Convert every line of the listing below into a Markdown table with two columns, Row and Entry. Row numbers each line in order, and Entry holds the line itself, with blank lines omitted.

[Begin INPUT FOR THIS TASK]

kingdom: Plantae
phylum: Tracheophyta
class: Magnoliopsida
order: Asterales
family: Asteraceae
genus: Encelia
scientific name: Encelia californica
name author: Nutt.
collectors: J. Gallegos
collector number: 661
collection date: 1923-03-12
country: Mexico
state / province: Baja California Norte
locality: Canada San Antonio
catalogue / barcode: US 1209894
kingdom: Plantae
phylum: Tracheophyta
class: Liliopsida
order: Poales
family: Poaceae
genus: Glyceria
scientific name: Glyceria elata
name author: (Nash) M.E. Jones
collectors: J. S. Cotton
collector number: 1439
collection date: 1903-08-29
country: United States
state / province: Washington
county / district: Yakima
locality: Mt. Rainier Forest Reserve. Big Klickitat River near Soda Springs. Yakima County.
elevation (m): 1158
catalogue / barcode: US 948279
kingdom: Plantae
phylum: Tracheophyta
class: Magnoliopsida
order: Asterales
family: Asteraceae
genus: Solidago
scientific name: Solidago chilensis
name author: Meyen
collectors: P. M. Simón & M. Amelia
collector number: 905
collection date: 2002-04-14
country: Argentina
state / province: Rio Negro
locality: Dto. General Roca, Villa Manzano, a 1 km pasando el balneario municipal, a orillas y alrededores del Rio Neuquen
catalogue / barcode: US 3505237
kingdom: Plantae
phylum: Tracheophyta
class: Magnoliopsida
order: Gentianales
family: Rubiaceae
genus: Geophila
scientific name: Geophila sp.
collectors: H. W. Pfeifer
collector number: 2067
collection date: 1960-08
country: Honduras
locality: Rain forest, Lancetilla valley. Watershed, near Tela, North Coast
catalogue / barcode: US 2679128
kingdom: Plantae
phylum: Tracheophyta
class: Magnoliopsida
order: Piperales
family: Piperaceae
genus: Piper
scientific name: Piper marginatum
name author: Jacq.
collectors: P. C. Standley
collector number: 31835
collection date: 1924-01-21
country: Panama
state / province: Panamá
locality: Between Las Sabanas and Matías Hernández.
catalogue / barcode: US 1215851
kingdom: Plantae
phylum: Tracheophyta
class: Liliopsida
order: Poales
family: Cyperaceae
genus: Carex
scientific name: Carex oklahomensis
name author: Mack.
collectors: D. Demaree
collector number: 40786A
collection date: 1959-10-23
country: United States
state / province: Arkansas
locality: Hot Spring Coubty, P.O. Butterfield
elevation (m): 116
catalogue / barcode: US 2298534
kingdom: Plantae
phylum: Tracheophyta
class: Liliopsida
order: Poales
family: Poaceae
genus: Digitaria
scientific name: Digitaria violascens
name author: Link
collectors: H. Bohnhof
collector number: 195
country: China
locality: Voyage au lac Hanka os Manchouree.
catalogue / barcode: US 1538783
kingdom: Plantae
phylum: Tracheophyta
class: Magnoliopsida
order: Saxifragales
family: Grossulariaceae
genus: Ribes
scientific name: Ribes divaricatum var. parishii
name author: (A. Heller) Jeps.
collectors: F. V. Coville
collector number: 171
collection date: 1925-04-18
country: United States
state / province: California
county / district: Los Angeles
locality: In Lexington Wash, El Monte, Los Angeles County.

[End INPUT FOR THIS TASK]

TASK SOLUTION:
| Row | Entry |
|---|---|
| 1 | kingdom: Plantae |
| 2 | phylum: Tracheophyta |
| 3 | class: Magnoliopsida |
| 4 | order: Asterales |
| 5 | family: Asteraceae |
| 6 | genus: Encelia |
| 7 | scientific name: Encelia californica |
| 8 | name author: Nutt. |
| 9 | collectors: J. Gallegos |
| 10 | collector number: 661 |
| 11 | collection date: 1923-03-12 |
| 12 | country: Mexico |
| 13 | state / province: Baja California Norte |
| 14 | locality: Canada San Antonio |
| 15 | catalogue / barcode: US 1209894 |
| 16 | kingdom: Plantae |
| 17 | phylum: Tracheophyta |
| 18 | class: Liliopsida |
| 19 | order: Poales |
| 20 | family: Poaceae |
| 21 | genus: Glyceria |
| 22 | scientific name: Glyceria elata |
| 23 | name author: (Nash) M.E. Jones |
| 24 | collectors: J. S. Cotton |
| 25 | collector number: 1439 |
| 26 | collection date: 1903-08-29 |
| 27 | country: United States |
| 28 | state / province: Washington |
| 29 | county / district: Yakima |
| 30 | locality: Mt. Rainier Forest Reserve. Big Klickitat River near Soda Springs. Yakima County. |
| 31 | elevation (m): 1158 |
| 32 | catalogue / barcode: US 948279 |
| 33 | kingdom: Plantae |
| 34 | phylum: Tracheophyta |
| 35 | class: Magnoliopsida |
| 36 | order: Asterales |
| 37 | family: Asteraceae |
| 38 | genus: Solidago |
| 39 | scientific name: Solidago chilensis |
| 40 | name author: Meyen |
| 41 | collectors: P. M. Simón & M. Amelia |
| 42 | collector number: 905 |
| 43 | collection date: 2002-04-14 |
| 44 | country: Argentina |
| 45 | state / province: Rio Negro |
| 46 | locality: Dto. General Roca, Villa Manzano, a 1 km pasando el balneario municipal, a orillas y alrededores del Rio Neuquen |
| 47 | catalogue / barcode: US 3505237 |
| 48 | kingdom: Plantae |
| 49 | phylum: Tracheophyta |
| 50 | class: Magnoliopsida |
| 51 | order: Gentianales |
| 52 | family: Rubiaceae |
| 53 | genus: Geophila |
| 54 | scientific name: Geophila sp. |
| 55 | collectors: H. W. Pfeifer |
| 56 | collector number: 2067 |
| 57 | collection date: 1960-08 |
| 58 | country: Honduras |
| 59 | locality: Rain forest, Lancetilla valley. Watershed, near Tela, North Coast |
| 60 | catalogue / barcode: US 2679128 |
| 61 | kingdom: Plantae |
| 62 | phylum: Tracheophyta |
| 63 | class: Magnoliopsida |
| 64 | order: Piperales |
| 65 | family: Piperaceae |
| 66 | genus: Piper |
| 67 | scientific name: Piper marginatum |
| 68 | name author: Jacq. |
| 69 | collectors: P. C. Standley |
| 70 | collector number: 31835 |
| 71 | collection date: 1924-01-21 |
| 72 | country: Panama |
| 73 | state / province: Panamá |
| 74 | locality: Between Las Sabanas and Matías Hernández. |
| 75 | catalogue / barcode: US 1215851 |
| 76 | kingdom: Plantae |
| 77 | phylum: Tracheophyta |
| 78 | class: Liliopsida |
| 79 | order: Poales |
| 80 | family: Cyperaceae |
| 81 | genus: Carex |
| 82 | scientific name: Carex oklahomensis |
| 83 | name author: Mack. |
| 84 | collectors: D. Demaree |
| 85 | collector number: 40786A |
| 86 | collection date: 1959-10-23 |
| 87 | country: United States |
| 88 | state / province: Arkansas |
| 89 | locality: Hot Spring Coubty, P.O. Butterfield |
| 90 | elevation (m): 116 |
| 91 | catalogue / barcode: US 2298534 |
| 92 | kingdom: Plantae |
| 93 | phylum: Tracheophyta |
| 94 | class: Liliopsida |
| 95 | order: Poales |
| 96 | family: Poaceae |
| 97 | genus: Digitaria |
| 98 | scientific name: Digitaria violascens |
| 99 | name author: Link |
| 100 | collectors: H. Bohnhof |
| 101 | collector number: 195 |
| 102 | country: China |
| 103 | locality: Voyage au lac Hanka os Manchouree. |
| 104 | catalogue / barcode: US 1538783 |
| 105 | kingdom: Plantae |
| 106 | phylum: Tracheophyta |
| 107 | class: Magnoliopsida |
| 108 | order: Saxifragales |
| 109 | family: Grossulariaceae |
| 110 | genus: Ribes |
| 111 | scientific name: Ribes divaricatum var. parishii |
| 112 | name author: (A. Heller) Jeps. |
| 113 | collectors: F. V. Coville |
| 114 | collector number: 171 |
| 115 | collection date: 1925-04-18 |
| 116 | country: United States |
| 117 | state / province: California |
| 118 | county / district: Los Angeles |
| 119 | locality: In Lexington Wash, El Monte, Los Angeles County. |